WRITTEN INSTRUCTION = Copy every row below word for word, but leave the pictures out.

SUPPLIED MATERIAL =
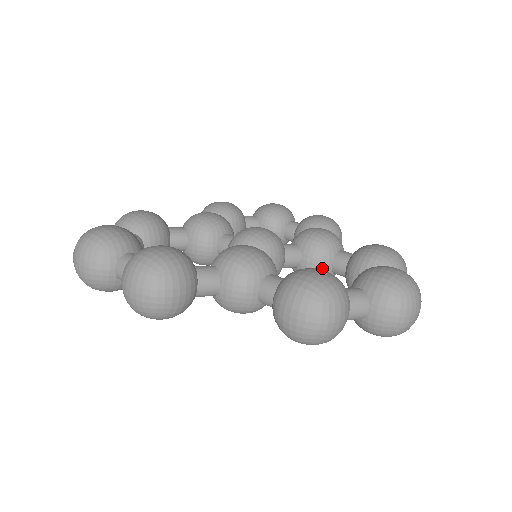
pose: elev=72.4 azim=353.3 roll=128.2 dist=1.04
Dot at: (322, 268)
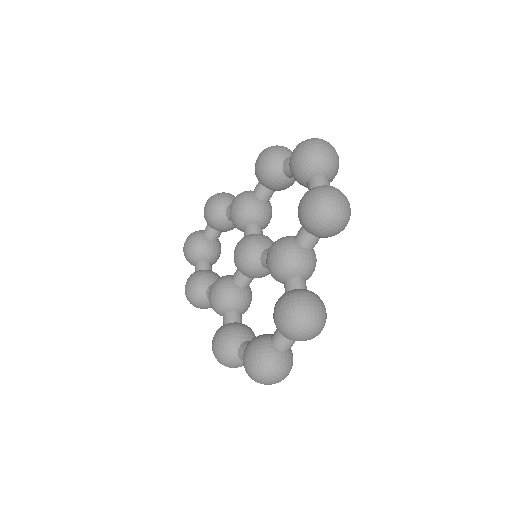
Dot at: occluded
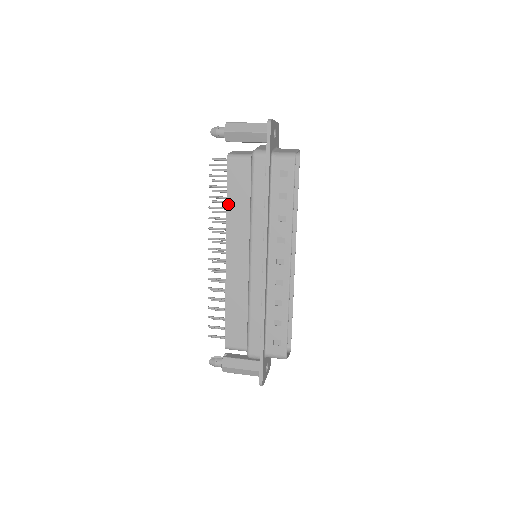
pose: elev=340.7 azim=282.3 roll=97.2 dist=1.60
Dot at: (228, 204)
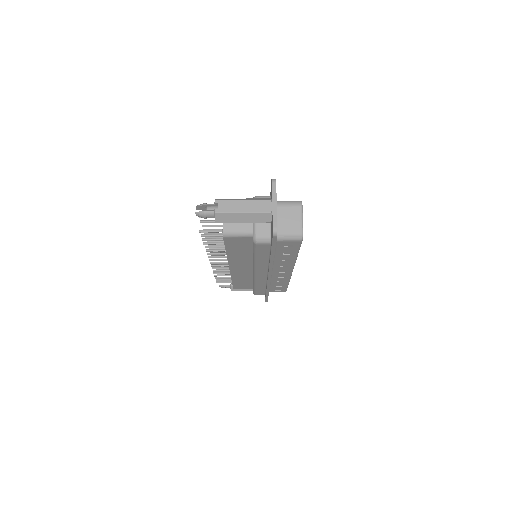
Dot at: (228, 253)
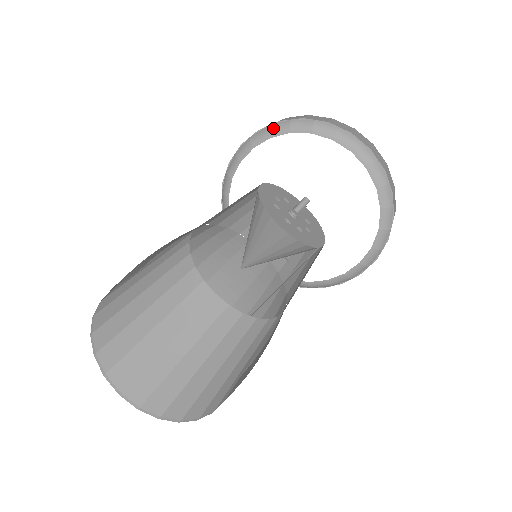
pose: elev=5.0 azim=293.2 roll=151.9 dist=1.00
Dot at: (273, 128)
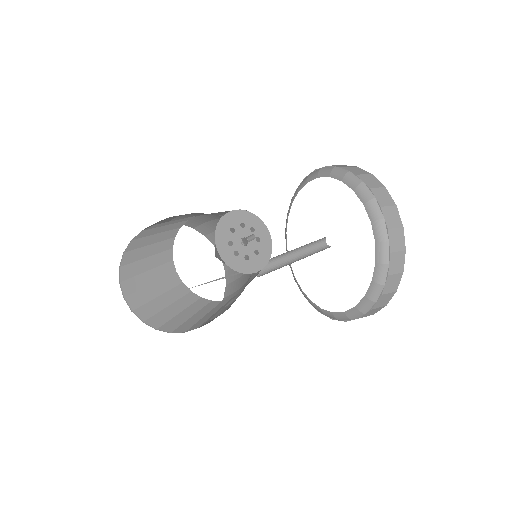
Dot at: (335, 170)
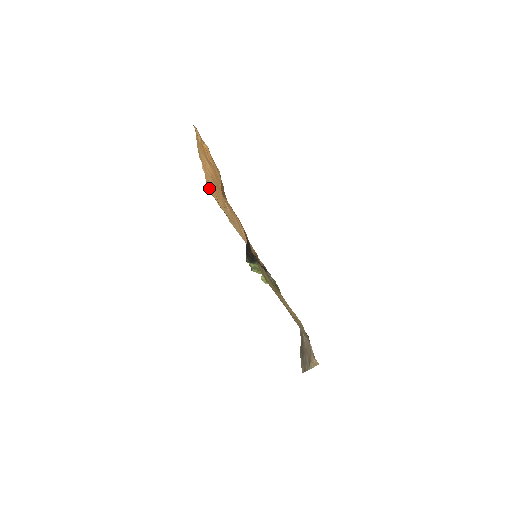
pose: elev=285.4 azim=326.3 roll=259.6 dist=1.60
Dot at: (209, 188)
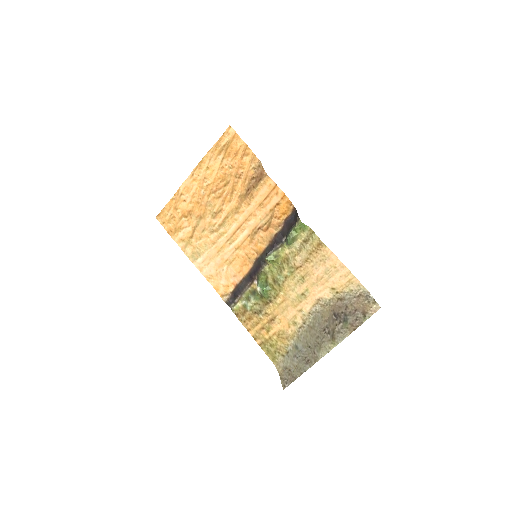
Dot at: (164, 216)
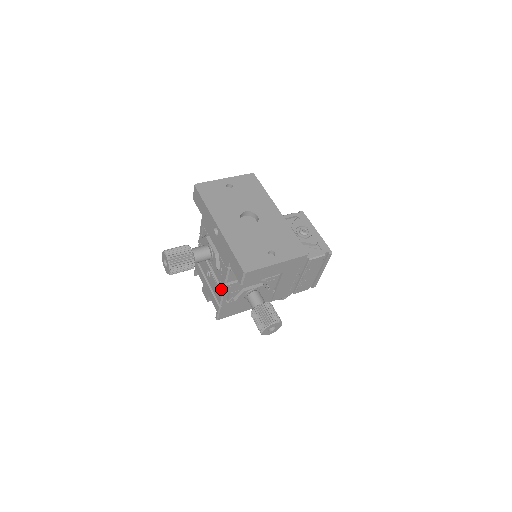
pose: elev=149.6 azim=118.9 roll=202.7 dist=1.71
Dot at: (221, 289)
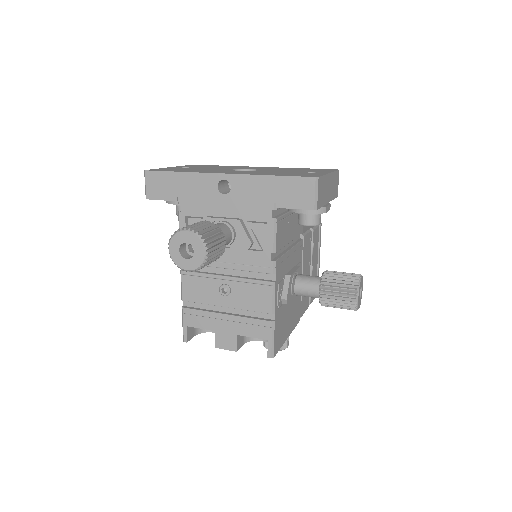
Dot at: (266, 281)
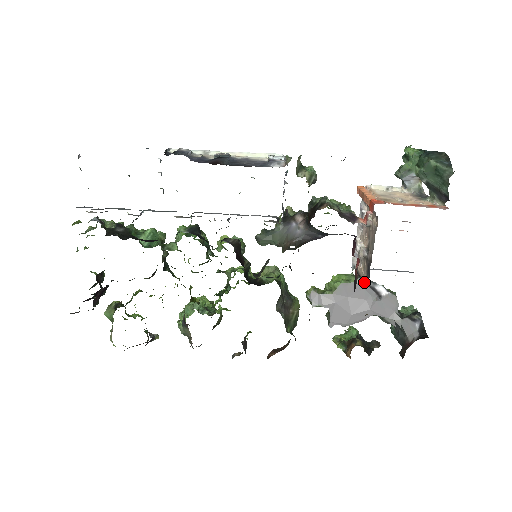
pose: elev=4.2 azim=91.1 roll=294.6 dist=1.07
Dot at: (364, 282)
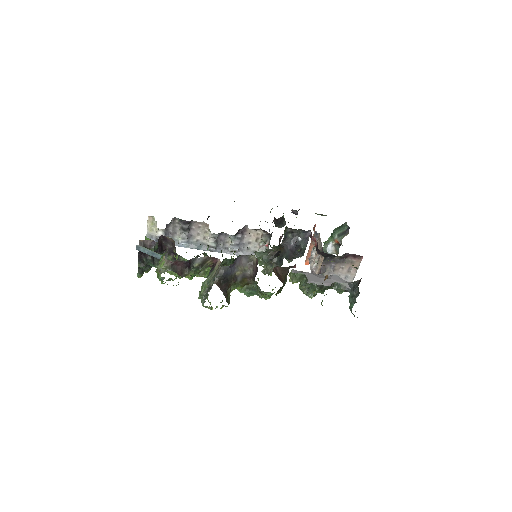
Dot at: (322, 261)
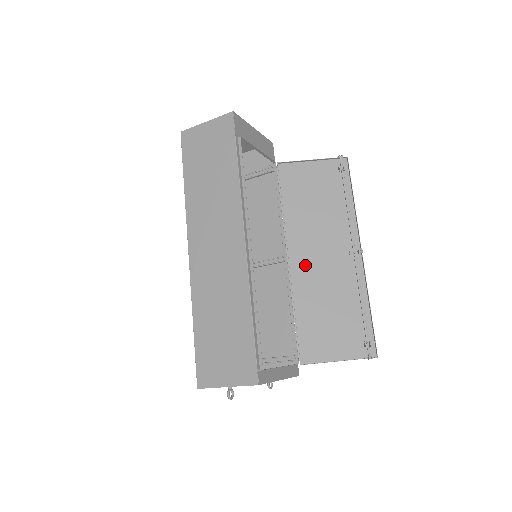
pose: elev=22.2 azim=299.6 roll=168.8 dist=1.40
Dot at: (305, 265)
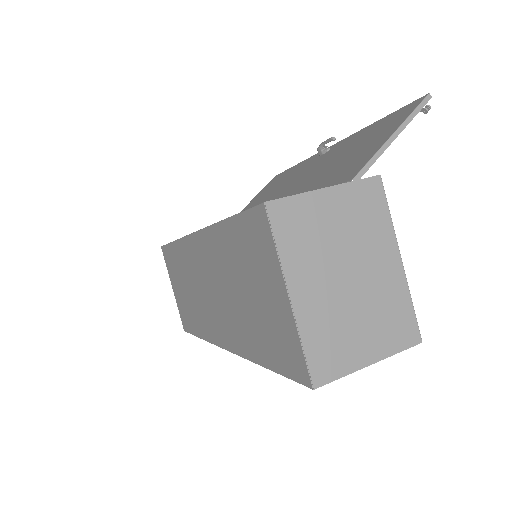
Dot at: occluded
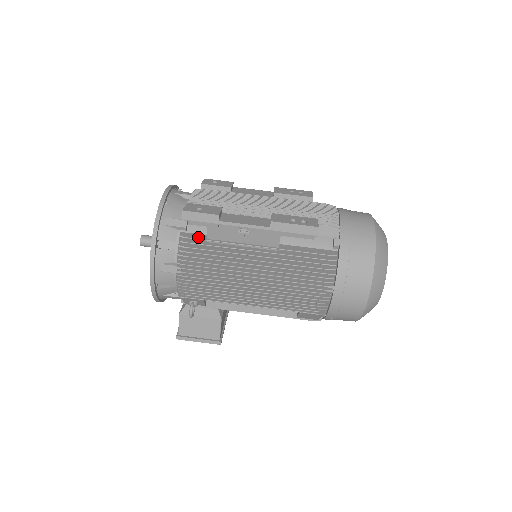
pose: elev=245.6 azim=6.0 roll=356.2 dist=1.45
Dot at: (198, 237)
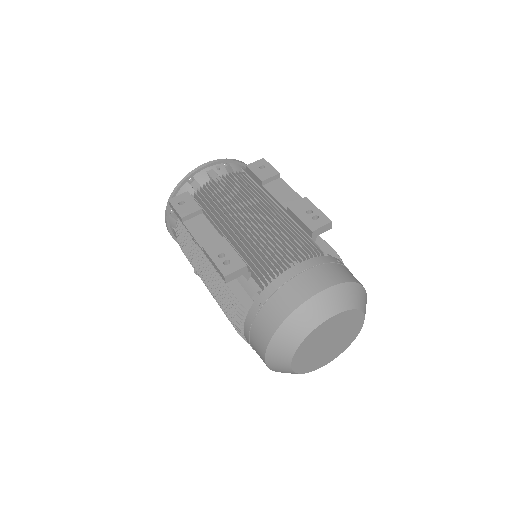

ANSWER FOR THIS EXERCISE =
pose: elev=72.4 azim=353.3 roll=128.2 dist=1.04
Dot at: (322, 268)
Dot at: occluded
pose: elev=340.7 azim=282.3 roll=97.2 dist=1.60
Dot at: (228, 204)
Dot at: (228, 253)
pose: elev=5.0 azim=293.2 roll=151.9 dist=1.00
Dot at: (273, 128)
Dot at: (335, 170)
pose: elev=285.4 azim=326.3 roll=259.6 dist=1.60
Dot at: (209, 188)
Dot at: (164, 216)
pose: elev=149.6 azim=118.9 roll=202.7 dist=1.71
Dot at: (221, 289)
Dot at: (266, 281)
pose: elev=4.2 azim=91.1 roll=294.6 dist=1.07
Dot at: (364, 282)
Dot at: (322, 261)
pose: elev=22.2 azim=299.6 roll=168.8 dist=1.40
Dot at: (305, 265)
Dot at: occluded
pose: elev=245.6 azim=6.0 roll=356.2 dist=1.45
Dot at: (198, 237)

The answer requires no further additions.